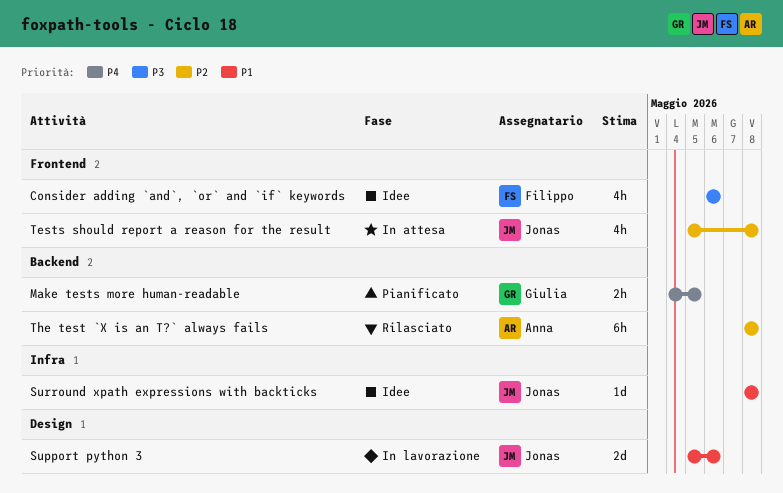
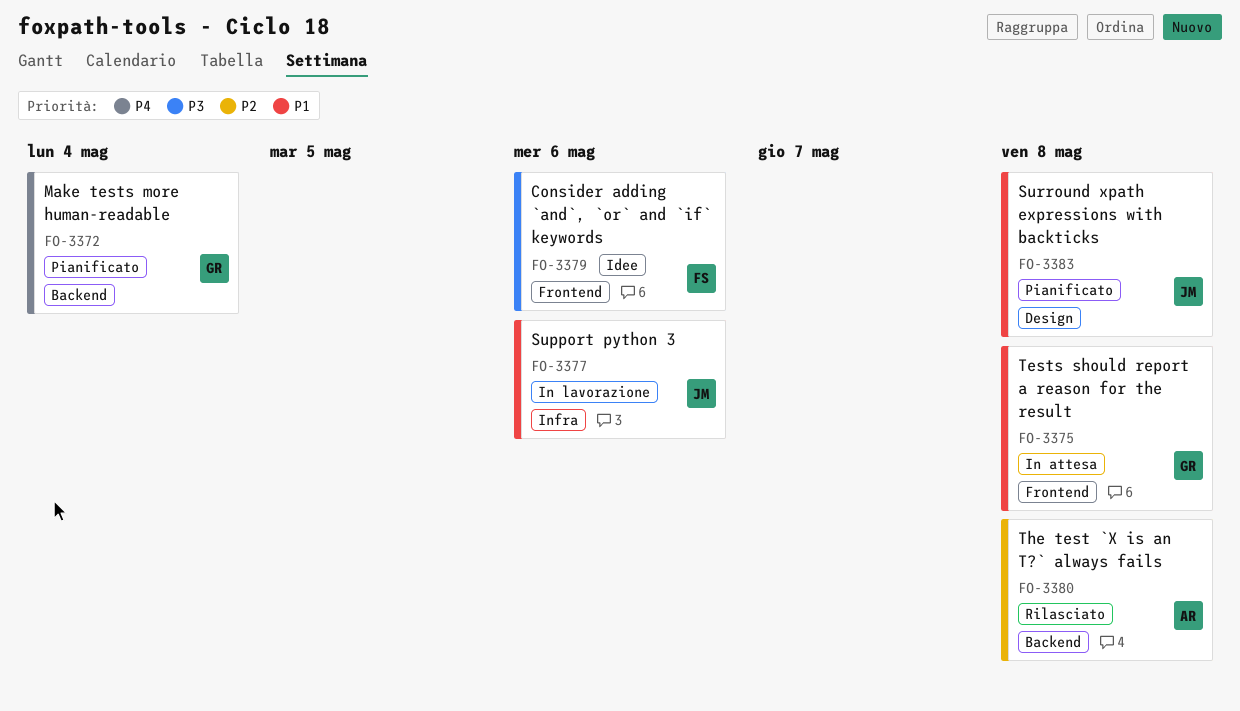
Make tests more human-readable, due: May 5 -> May 4
Support python 3, label: Design -> Infra
Surround xpath expressions with backticks, status: Idee -> Pianificato
Surround xpath expressions with backticks, label: Infra -> Design
Tests should report a reason for the result, owner: Jonas -> Giulia
Tests should report a reason for the result, priority: P2 -> P1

____________________

> [REQUIRED WORK]
What is wanted is the line containing "Surround xpath expressions with backticks, label: Infra" and every line after it through the last line of the entries, printed exactly.

> [RESPONSE TO THIS EXERCISE]
Surround xpath expressions with backticks, label: Infra -> Design
Tests should report a reason for the result, owner: Jonas -> Giulia
Tests should report a reason for the result, priority: P2 -> P1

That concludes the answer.